Едва рассвет тронул нежным румянцем залитые кровью и покореженные пожарами улицы Бове, в город въехал король в сопровождении своей матери, своей свиты и присмиревшего епископа де Нантейля.
Следующие четыре дня Людовик Девятый творил суд. Он занимался этим и в Париже, и слава об этих судах за недолгое время его царствования уже успела разлететься по всему королевству. Каждый, будь то владетельный благородный сеньор или нищий крестьянин, поспоривший с соседом из-за связки ржаных колосьев, мог прийти в Лувр и потребовать королевского справедливого суда. Каждый мог рассчитывать на то, что его выслушают. Каждый мог надеяться на то, что его помилуют. Каждый мог и должен был бояться, что его осудят.
Из полутора тысяч подсудимых, представших перед королем в эти дни, тридцать семь человек были приговорены к казни через повешение, и приговор привели в исполнение немедленно, не сходя с места. Кроме того, Людовик приказал сровнять с землей дома пятнадцати зажиточных горожан, наиболее поддавшихся искушению и все время безвластия в Бове творивших особо жестокий и неудержимый разбой. При этом часть людей, сильно пострадавших от мятежа и мародерства, Людовик снабдил деньгами, а части предложил перебраться в Париж и поселиться в квартале Маре, где сейчас активно шло заселение и застройка. Средства на то и другое король повелел взять из личных сбережений тех самых majorеs, кои своеволием своим довели до взрыва. Возразить они не могли, ибо в большинстве своем либо были убиты, либо сбежали из Бове по примеру епископа. Жильем Монтрезо бесследно исчез, и никто не знал, в бегах ли он или попросту растерзан толпой. Но так или иначе, его дом и средства, на которые он за время своего недолгого правления успел обокрасть горожан, также пошли в счет общей компенсации убытка.
Трудно описать то впечатление, которое произвели столь решительные, жесткие и бескомпромиссные меры.
Народ глядел на короля с благоговением, в котором к любви и благодарности примешивался страх. Ибо что кару, что благодеяние Людовик раздавал одинаково: сидя в кресле, специально вынесенном на террасу в доме мэра над главной площадью, со спокойным, сосредоточенным лицом, с гладким лбом, который лишь единожды пресекла несвойственная юности складка — когда слушал он рыдания матери, у которой изверги изнасиловали и убили десятилетнюю дочь.

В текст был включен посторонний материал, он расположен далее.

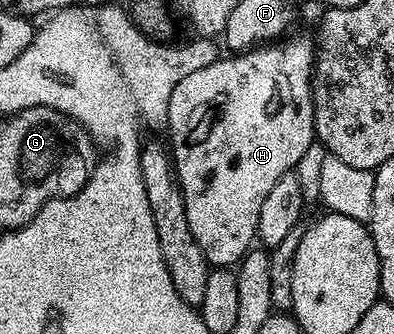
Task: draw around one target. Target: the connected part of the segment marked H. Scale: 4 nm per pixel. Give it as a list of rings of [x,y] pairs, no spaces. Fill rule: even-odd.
[[[297,36],[285,45],[281,42],[263,43],[240,54],[229,54],[226,58],[217,59],[213,65],[204,66],[193,74],[188,74],[172,91],[167,132],[169,132],[168,147],[171,149],[173,167],[177,173],[177,183],[185,199],[187,210],[187,226],[191,226],[191,234],[195,242],[199,242],[199,250],[203,250],[206,260],[213,266],[233,266],[240,261],[246,252],[254,247],[259,222],[259,210],[263,206],[263,198],[267,198],[271,186],[283,178],[283,174],[294,171],[297,163],[309,152],[309,147],[315,144],[313,130],[313,61],[315,59],[315,44],[312,39]]]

Убийц она безошибочно опознала, и, сколь ни вопили они, что невиновны, Людовик не стал их даже слушать, потому что были и другие указания на преступления, совершенные этими, между прочим, прежде весьма уважаемыми в Бове людьми. Они были повешены тотчас, даром что двое из них были дворяне и, по закону, должны были быть казнены через отделение головы от тела. Епископ де Нантейль попытался указать на это Людовику, но тот бросил на него быстрый, едва ли не гневный взгляд и сказал: «Не мешайте мне делать дело». И сказано это было так, что услышали все. С тех пор епископ сидел на террасе молча и только пучил глаза, будто не веря, что все это вершится на самом деле.
Бланка, сидевшая все эти дни по правую руку от своего сына, временами не верила тоже.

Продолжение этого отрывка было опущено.